Assigned task:
Return each line of the items that contains the string "class", copied in full.

Exercise material:
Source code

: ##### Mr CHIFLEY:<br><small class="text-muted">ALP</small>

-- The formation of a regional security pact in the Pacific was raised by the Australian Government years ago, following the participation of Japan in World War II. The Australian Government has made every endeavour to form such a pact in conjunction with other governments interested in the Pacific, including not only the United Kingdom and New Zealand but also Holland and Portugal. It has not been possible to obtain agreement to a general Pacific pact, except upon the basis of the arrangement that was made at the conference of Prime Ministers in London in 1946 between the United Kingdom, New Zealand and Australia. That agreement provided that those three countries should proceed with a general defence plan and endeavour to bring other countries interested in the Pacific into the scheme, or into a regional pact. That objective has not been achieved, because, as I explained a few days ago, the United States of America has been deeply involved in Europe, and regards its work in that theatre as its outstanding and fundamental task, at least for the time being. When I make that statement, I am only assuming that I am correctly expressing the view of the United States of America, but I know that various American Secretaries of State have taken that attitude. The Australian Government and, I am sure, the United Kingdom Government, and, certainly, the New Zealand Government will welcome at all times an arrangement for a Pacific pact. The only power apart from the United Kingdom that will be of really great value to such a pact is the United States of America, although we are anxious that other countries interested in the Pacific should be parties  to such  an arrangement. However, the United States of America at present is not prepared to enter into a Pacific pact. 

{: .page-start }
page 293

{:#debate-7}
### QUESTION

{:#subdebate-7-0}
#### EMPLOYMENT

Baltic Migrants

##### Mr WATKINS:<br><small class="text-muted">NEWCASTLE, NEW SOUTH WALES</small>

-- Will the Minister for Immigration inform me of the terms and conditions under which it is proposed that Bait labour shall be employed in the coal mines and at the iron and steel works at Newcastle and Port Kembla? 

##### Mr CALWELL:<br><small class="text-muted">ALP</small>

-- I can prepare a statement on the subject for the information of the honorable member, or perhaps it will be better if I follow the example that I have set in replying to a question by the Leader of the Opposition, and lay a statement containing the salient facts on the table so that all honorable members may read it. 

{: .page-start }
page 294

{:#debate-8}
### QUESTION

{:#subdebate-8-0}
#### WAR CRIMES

Task answer:
: ##### Mr CHIFLEY:<br><small class="text-muted">ALP</small>
##### Mr WATKINS:<br><small class="text-muted">NEWCASTLE, NEW SOUTH WALES</small>
##### Mr CALWELL:<br><small class="text-muted">ALP</small>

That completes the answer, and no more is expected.